Editoriales

Respeto al ciudadano

El desarrollo depende de la capacidad de compromiso de su gente, no de las voluntades del gobernante de turno.

La función pública se nutre de las contribuciones que realizan los ciudadanos con el fin de que se garantice la calidad y el acceso a una serie de servicios que les permita un buen nivel de vida. 

Los alcaldes y demás dignidades de elección popular deben entender que están obligados a respetar la voluntad de una sociedad que los eligió para que cumplan con sus demandas, sin que ello signifique un compromiso partidista de ningún tipo. 

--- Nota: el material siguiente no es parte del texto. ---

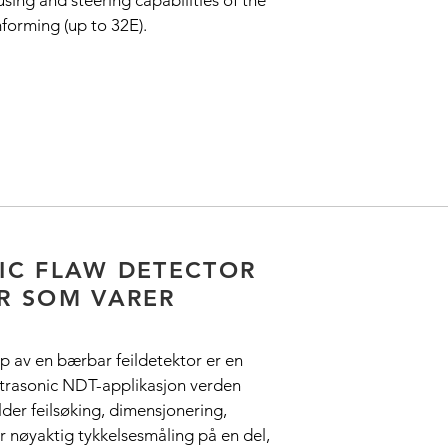
sing and steering capabilities of the
orming (up to 32E).
IC FLAW DETECTOR
R SOM VARER
lp av en bærbar feildetektor er en
trasonic NDT-applikasjon verden
lder feilsøking, dimensjonering,
or nøyaktig tykkelsesmåling på en del,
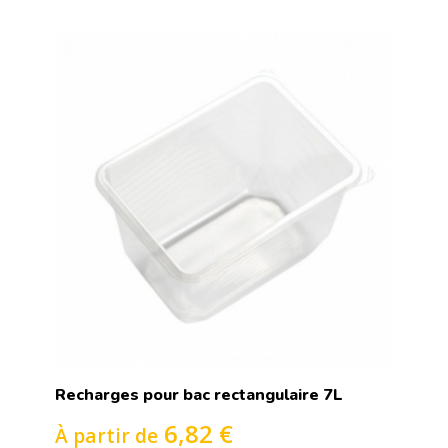
Recharges pour bac rectangulaire 7L
6,82 €
À partir de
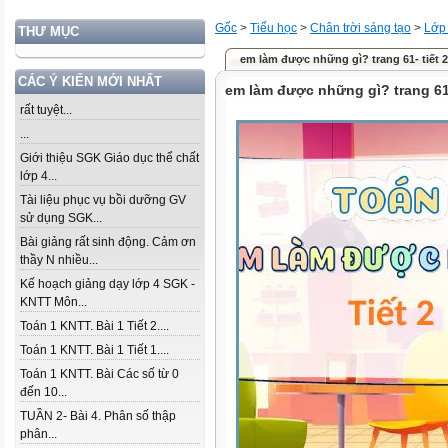
Gốc
>
Tiểu học
>
Chân trời sáng tạo
>
Lớp
THƯ MỤC
em làm được những gì? trang 61- tiết 2
CÁC Ý KIẾN MỚI NHẤT
em làm được những gì? trang 61-
rất tuyệt...
...
Giới thiệu SGK Giáo dục thể chất
lớp 4...
Tài liệu phục vụ bồi dưỡng GV
sử dụng SGK...
Bài giảng rất sinh động. Cảm ơn
thầy N nhiều...
Kế hoạch giảng dạy lớp 4 SGK -
KNTT Môn...
Toán 1 KNTT. Bài 1 Tiết 2....
Toán 1 KNTT. Bài 1 Tiết 1....
Toán 1 KNTT. Bài Các số từ 0
đến 10...
TUẦN 2- Bài 4. Phân số thập
phân...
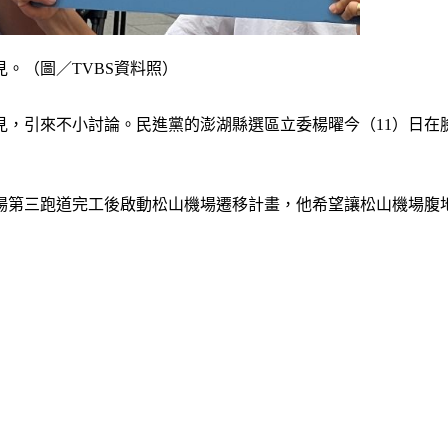
。（圖／TVBS資料照）
見，引來不小討論。民進黨的澎湖縣選區立委楊曜今（11）日在
機場第三跑道完工後啟動松山機場遷移計畫，他希望讓松山機場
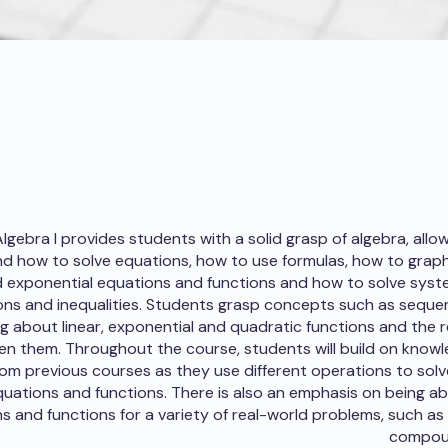
Algebra I provides students with a solid grasp of algebra, allo
d how to solve equations, how to use formulas, how to graph
 exponential equations and functions and how to solve syste
ns and inequalities. Students grasp concepts such as sequen
ng about linear, exponential and quadratic functions and the r
n them. Throughout the course, students will build on know
rom previous courses as they use different operations to sol
uations and functions. There is also an emphasis on being ab
s and functions for a variety of real-world problems, such as h
compoun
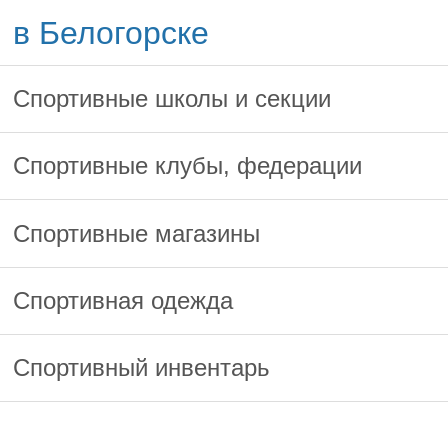
в Белогорске
Спортивные школы и секции
Спортивные клубы, федерации
Спортивные магазины
Спортивная одежда
Спортивный инвентарь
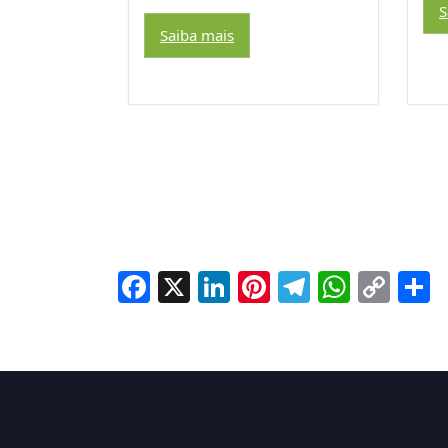
S
Saiba mais
Facebook
X
LinkedIn
Pinterest
Telegra
Whats
Cop
S
Lin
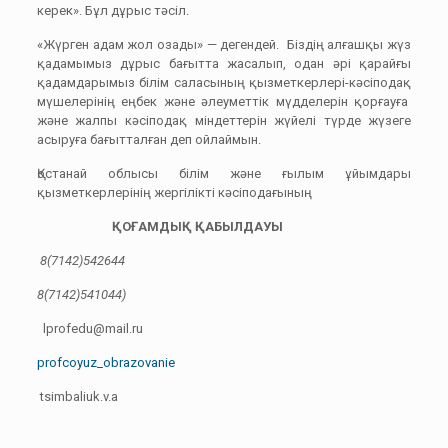
керек». Бұл дұрыс тәсіл.
«Жүрген адам жол озады» — дегендей. Біздің алғашқы жүз
қадамымыз дұрыс бағытта жасалып, одан әрі қарайғы
қадамдарымыз білім саласының қызметкерлері-кәсіподақ
мүшелерінің еңбек және әлеуметтік мүдделерін қорғауға
және жалпы кәсіподақ міндеттерін жүйелі түрде жүзеге
асыруға бағытталған деп ойлаймын.
Қостанай облысы білім және ғылым ұйымдары
қызметкерлерінің жергілікті кәсіподағының
ҚОҒАМДЫҚ ҚАБЫЛДАУЫ
8(7142)542644
8(7142)541044)
lprofedu@mail.ru
profcoyuz_obrazovanie
tsimbaliuk.v.a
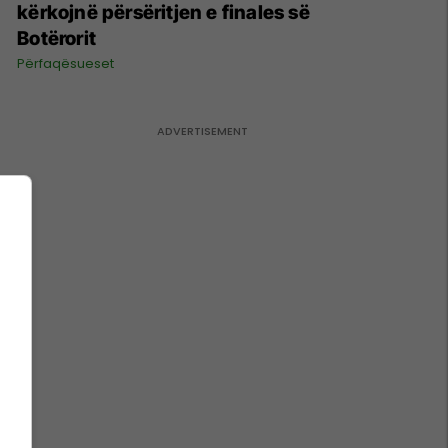
kërkojnë përsëritjen e finales së
Botërorit
Përfaqësueset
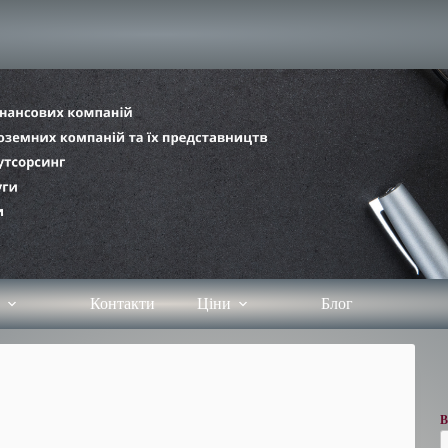
Контакти
Ціни
Блог
В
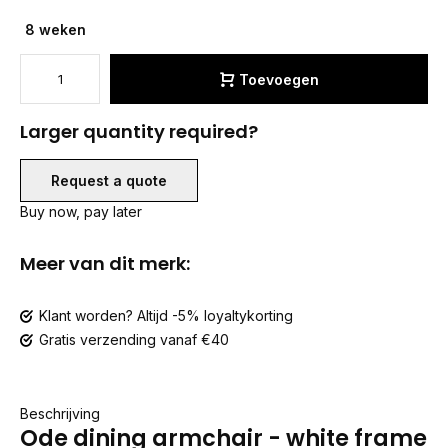
8 weken
Toevoegen
Larger quantity required?
Request a quote
Buy now, pay later
Meer van dit merk:
Klant worden? Altijd -5% loyaltykorting
Gratis verzending vanaf €40
Beschrijving
Ode dining armchair - white frame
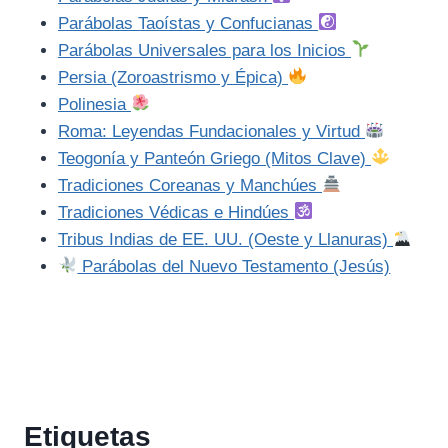
Parábolas Taoístas y Confucianas
Parábolas Universales para los Inicios
Persia (Zoroastrismo y Épica)
Polinesia
Roma: Leyendas Fundacionales y Virtud
Teogonía y Panteón Griego (Mitos Clave)
Tradiciones Coreanas y Manchúes
Tradiciones Védicas e Hindúes
Tribus Indias de EE. UU. (Oeste y Llanuras)
Parábolas del Nuevo Testamento (Jesús)
Etiquetas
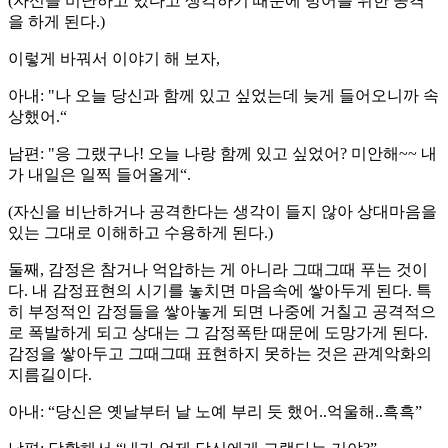
(자신을 비난하고 있다고 생각하기 때문에 방어를 위한 공격
을 하게 된다.)
이렇게 바꿔서 이야기 해 보자,
아내: "나 오늘 당신과 함께 있고 싶었는데 늦게 들어오니까 속
상했어.“
남편: "응 그랬구나! 오늘 나랑 함께 있고 싶었어? 미안해~~ 내
가 내일은 일찍 들어올게“.
(자신을 비난하거나 공격한다는 생각이 들지 않아 상대마음을
있는 그대로 이해하고 수용하게 된다.)
둘째, 감정은 참거나 억압하는 게 아니라 그때그때 푸는 것이
다. 내 감정표현의 시기를 놓치면 마음속에 쌓아두게 된다. 특
히 부정적인 감정들을 쌓아놓게 되면 나중에 거칠고 공격적으
로 폭발하게 되고 상대는 그 감정폭탄 때문에 도망가게 된다.
감정을 쌓아두고 그때그때 표현하지 못하는 것은 관계악화의
지름길이다.
아내: “당신은 옛날부터 날 노예 부리 듯 했어..억울해..흑흑”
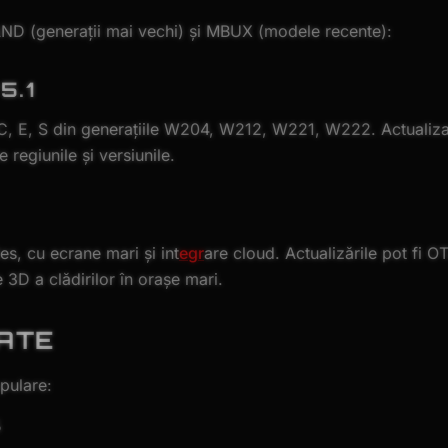
D (generații mai vechi) și MBUX (modele recente):
5.1
, E, S din generațiile W204, W212, W221, W222. Actualiza
regiunile și versiunile.
, cu ecrane mari și int
egr
are cloud. Actualizările pot fi O
 3D a clădirilor în orașe mari.
ATE
pulare:
5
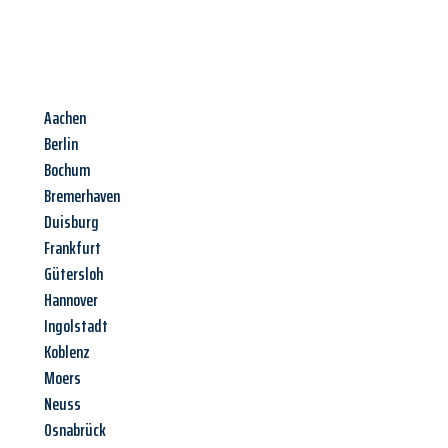
Aachen
Berlin
Bochum
Bremerhaven
Duisburg
Frankfurt
Gütersloh
Hannover
Ingolstadt
Koblenz
Moers
Neuss
Osnabrück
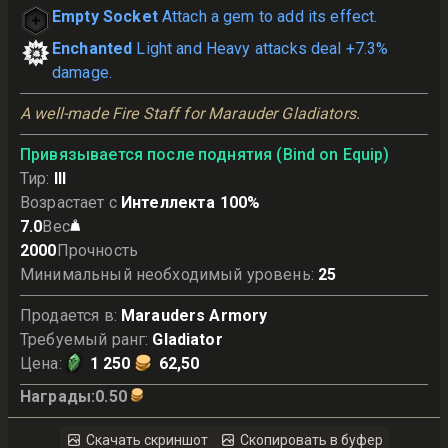
Empty Socket
Attach a gem to add its effect.
Enchanted
Light and Heavy attacks deal +7.3%
damage.
A well-made Fire Staff for Marauder Gladiators.
Привязывается после поднятия (Bind on Equip)
Тир
:
III
Возрастает с
Интеллекта 100%
7.0
Вес
2000
Прочность
Минимальный необходимый уровень
:
25
Продается в
:
Marauders Armory
Требуемый ранг
:
Gladiator
Цена
:
1 250
62,50
Награды
:
0.50
Скачать скриншот
Скопировать в буфер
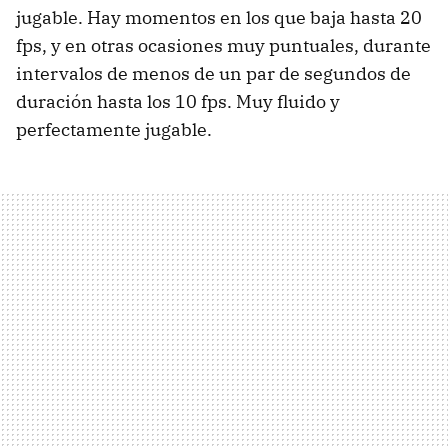
jugable. Hay momentos en los que baja hasta 20
fps, y en otras ocasiones muy puntuales, durante
intervalos de menos de un par de segundos de
duración hasta los 10 fps. Muy fluido y
perfectamente jugable.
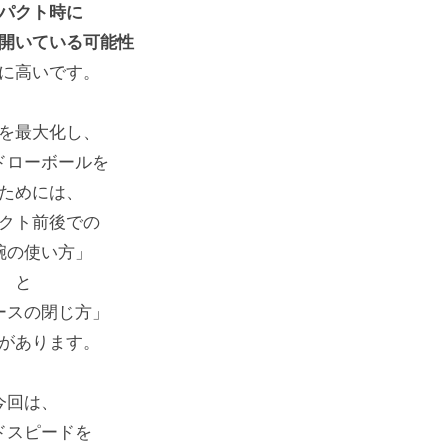
パクト時に
開いている可能性
に高いです。
を最大化し、
ドローボールを
ためには、
クト前後での
腕の使い方」
と
ースの閉じ方」
があります。
今回は、
ドスピードを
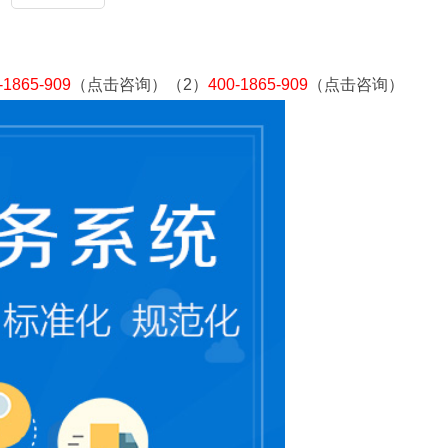
-1865-909
（点击咨询）（2）
400-1865-909
（点击咨询）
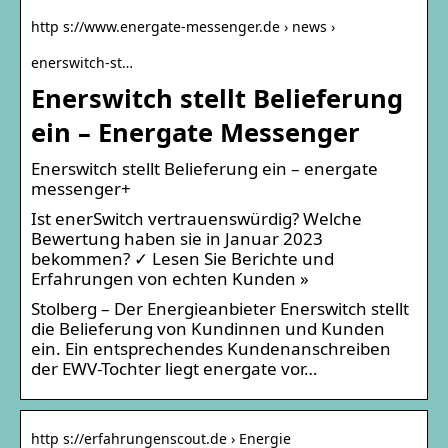
http s://www.energate-messenger.de › news ›
enerswitch-st…
Enerswitch stellt Belieferung
ein – Energate Messenger
Enerswitch stellt Belieferung ein – energate
messenger+
Ist enerSwitch vertrauenswürdig? Welche
Bewertung haben sie in Januar 2023
bekommen? ✓ Lesen Sie Berichte und
Erfahrungen von echten Kunden »
Stolberg – Der Energieanbieter Enerswitch stellt
die Belieferung von Kundinnen und Kunden
ein. Ein entsprechendes Kundenanschreiben
der EWV-Tochter liegt energate vor…
http s://erfahrungenscout.de › Energie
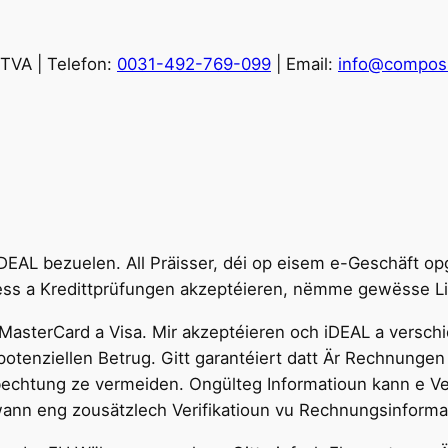
TVA | Telefon:
0031-492-769-099
| Email:
info@composi
 iDEAL bezuelen. All Präisser, déi op eisem e-Geschäft o
 Adress a Kredittprüfungen akzeptéieren, nëmme gewësse
 MasterCard a Visa. Mir akzeptéieren och iDEAL a versc
 potenziellen Betrug. Gitt garantéiert datt Är Rechnungen
echtung ze vermeiden. Ongülteg Informatioun kann e Ve
wann eng zousätzlech Verifikatioun vu Rechnungsinforma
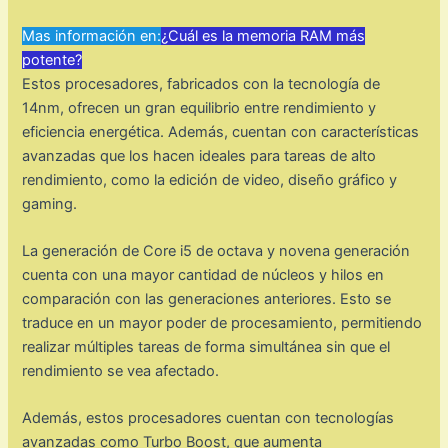
Mas información en:
¿Cuál es la memoria RAM más
potente?
Estos procesadores, fabricados con la tecnología de
14nm, ofrecen un gran equilibrio entre rendimiento y
eficiencia energética. Además, cuentan con características
avanzadas que los hacen ideales para tareas de alto
rendimiento, como la edición de video, diseño gráfico y
gaming.
La generación de Core i5 de octava y novena generación
cuenta con una mayor cantidad de núcleos y hilos en
comparación con las generaciones anteriores. Esto se
traduce en un mayor poder de procesamiento, permitiendo
realizar múltiples tareas de forma simultánea sin que el
rendimiento se vea afectado.
Además, estos procesadores cuentan con tecnologías
avanzadas como Turbo Boost, que aumenta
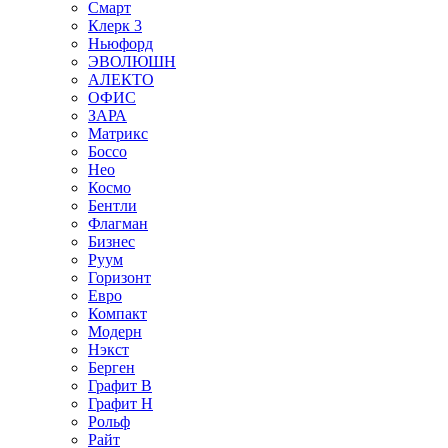
Смарт
Клерк 3
Ньюфорд
ЭВОЛЮШН
АЛЕКТО
ОФИС
ЗАРА
Матрикс
Боссо
Нео
Космо
Бентли
Флагман
Бизнес
Руум
Горизонт
Евро
Компакт
Модерн
Нэкст
Берген
Графит В
Графит Н
Рольф
Райт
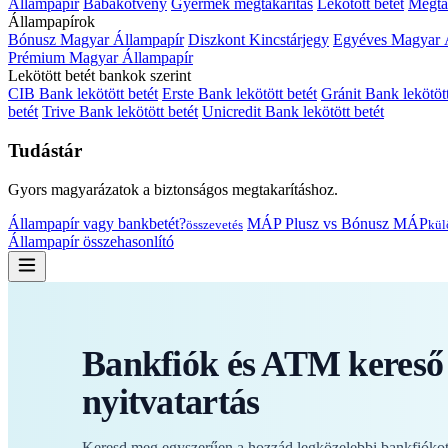
Állampapír
Babakötvény
Gyermek megtakarítás
Lekötött betét
Megtak
Állampapírok
Bónusz Magyar Állampapír
Diszkont Kincstárjegy
Egyéves Magyar 
Prémium Magyar Állampapír
Lekötött betét bankok szerint
CIB Bank lekötött betét
Erste Bank lekötött betét
Gránit Bank lekötött
betét
Trive Bank lekötött betét
Unicredit Bank lekötött betét
Tudástár
Gyors magyarázatok a biztonságos megtakarításhoz.
Állampapír vagy bankbetét?
MÁP Plusz vs Bónusz MÁP
összevetés
kül
Állampapír összehasonlító
Bankfiók és ATM kereső 
nyitvatartás
Keresd meg egyszerűen a hozzád legközelebbi bankfiókot 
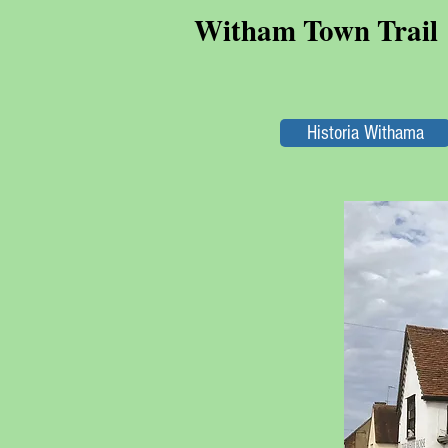
Witham Town Trail
Historia Withama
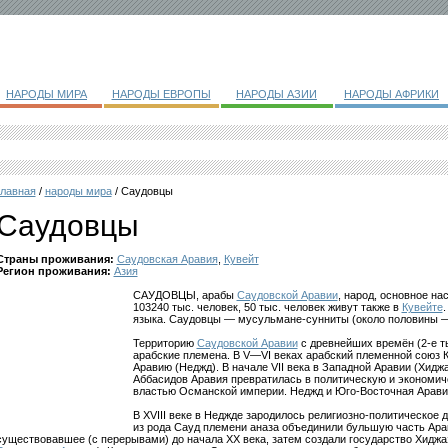
НАРОДЫ МИРА
НАРОДЫ ЕВРОПЫ
НАРОДЫ АЗИИ
НАРОДЫ АФРИКИ
главная
/
народы мира
/ Саудовцы
Саудовцы
Страны проживания:
Саудовская Аравия
,
Кувейт
Регион проживания:
Азия
САУДОВЦЫ, арабы
Саудовской Аравии
, народ, основное н
103240 тыс. человек, 50 тыс. человек живут также в
Кувейте
.
языка. Саудовцы — мусульмане-сунниты (около половины — 
Территорию
Саудовской Аравии
с древнейших времён (2-е т
арабские племена. В V—VI веках арабский племенной союз
Аравию (Неджд). В начале VII века в Западной Аравии (Хидж
Аббасидов Аравия превратилась в политическую и экономиче
властью Османской империи. Неджд и Юго-Восточная Арави
В XVIII веке в Неджде зародилось религиозно-политическое 
из рода Сауд племени аназа объединили бульшую часть Арав
существовавшее (с перерывами) до начала XX века, затем создали государство Хиджа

Si la política es el arte de servir, entonces es inadmisible que el país dependa de los caprichos de una burocracia que complica los procesos sin pensar en las necesidades urgentes de la comunidad. Cada persona que tribute en cualquier cantón del país, sin importar su lugar de residencia, tiene el derecho y la obligación de ser tomado en cuenta por las autoridades, de exigir calles en buen estado, planificación urbana, áreas verdes, control de la delincuencia, etc. 

La historia ha demostrado que los cacicazgos convierten a las ciudades en bastiones políticos donde las voces disonantes están condenadas al olvido. El desarrollo depende de la capacidad de compromiso de su gente, no de las voluntades del gobernante de turno.